**Mise en pratique**. Recopiez, dans le texte du document, le passage allant de « Ces maux sans » jusqu'à « institutions souvent démunies. » inclus.

**Texte du document**.
_ _ _ _

Des marins du Silver Moon, confinés depuis des mois, viennent se ravitailler auprès de l'épicerie ambulante du Seamen's Club. (Photo C.By.)

Des marins du Silver Moon, confinés depuis des mois, viennent se ravitailler auprès de l'épicerie ambulante du Seamen's Club. (Photo C.By.)

Cette année, Marsactu a pris l’habitude d’enfiler son masque pour aller sur le terrain. Dehors, forcément, des choses ont changé. La cité presque trois fois millénaire qui s’est dessinée cette année a fait apparaître une forte tension entre nouvelle ère et vieux démons. Il y a l’après-pandémie qu’on espère, celle qui prend la forme de mobilisations citoyennes pour le monde de demain ou de l’euphorie lorsqu’une place sort d’années de travaux en même temps que rouvrent les terrasses.

Mais il y a aussi tous ces maux plus profonds qui n’en finissent pas et se sont même souvent aggravés. L’habitat insalubre, l’emprise et la violence des réseaux de deal, la pauvreté sous toutes ses formes. Des histoires, des rencontres qu’il nous faut continuer à raconter en attendant que les vaccins y soient trouvés.

Solidarités en temps de crise

On l’a vu en 2020, et cela s’est confirmé en 2021, la pandémie a fait naître des initiatives d’entraide. Pour soutenir les personnes impactées par les différents confinements d’abord, qu’ils soient dans des navires de croisières ou habitants des quartiers Nord. Et parfois un peu pour refaire le monde.

Ces maux sans remède

Si la crise a pu orienter les projecteurs vers les questions de santé, 2021 aura prouvé qu’elle n’efface pas pour autant les problèmes plus anciens, quand elle ne les aggrave pas. Cette année encore, nos reportages racontent l’habitat indigne, qui s’illustre notamment par les grands immeubles insalubres squattés où surviennent des drames, comme aux Flamants. Ils disent aussi la violence, plus sourde, qui se vit dans des institutions souvent démunies.

_ _ _ _

**Données présentées**.
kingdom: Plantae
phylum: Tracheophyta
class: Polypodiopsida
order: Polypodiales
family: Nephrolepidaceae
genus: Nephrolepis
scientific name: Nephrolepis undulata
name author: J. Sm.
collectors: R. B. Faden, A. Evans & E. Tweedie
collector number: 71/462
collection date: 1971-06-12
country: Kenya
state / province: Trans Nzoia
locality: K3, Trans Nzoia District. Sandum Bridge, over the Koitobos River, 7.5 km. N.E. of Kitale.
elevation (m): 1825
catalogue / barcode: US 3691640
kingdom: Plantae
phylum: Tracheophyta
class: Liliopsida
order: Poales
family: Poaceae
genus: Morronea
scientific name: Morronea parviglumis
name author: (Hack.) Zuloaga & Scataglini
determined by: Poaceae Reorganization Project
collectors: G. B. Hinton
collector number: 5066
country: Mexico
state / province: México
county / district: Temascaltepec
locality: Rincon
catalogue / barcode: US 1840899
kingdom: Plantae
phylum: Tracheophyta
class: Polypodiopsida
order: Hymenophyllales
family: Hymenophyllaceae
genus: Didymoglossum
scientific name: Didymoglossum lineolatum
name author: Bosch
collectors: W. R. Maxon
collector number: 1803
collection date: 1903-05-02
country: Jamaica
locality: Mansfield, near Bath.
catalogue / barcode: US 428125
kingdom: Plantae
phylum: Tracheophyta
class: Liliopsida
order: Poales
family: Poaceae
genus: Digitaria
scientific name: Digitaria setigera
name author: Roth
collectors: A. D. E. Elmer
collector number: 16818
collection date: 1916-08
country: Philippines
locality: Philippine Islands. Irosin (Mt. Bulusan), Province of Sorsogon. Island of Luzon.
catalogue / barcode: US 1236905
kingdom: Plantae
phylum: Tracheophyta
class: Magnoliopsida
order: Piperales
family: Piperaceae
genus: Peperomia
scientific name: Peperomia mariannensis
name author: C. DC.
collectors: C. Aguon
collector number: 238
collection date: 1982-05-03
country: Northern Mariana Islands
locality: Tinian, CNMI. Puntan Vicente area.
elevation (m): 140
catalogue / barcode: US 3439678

_ _ _ _

**Réponse à l'exercice**.
Ces maux sans remède

Si la crise a pu orienter les projecteurs vers les questions de santé, 2021 aura prouvé qu’elle n’efface pas pour autant les problèmes plus anciens, quand elle ne les aggrave pas. Cette année encore, nos reportages racontent l’habitat indigne, qui s’illustre notamment par les grands immeubles insalubres squattés où surviennent des drames, comme aux Flamants. Ils disent aussi la violence, plus sourde, qui se vit dans des institutions souvent démunies.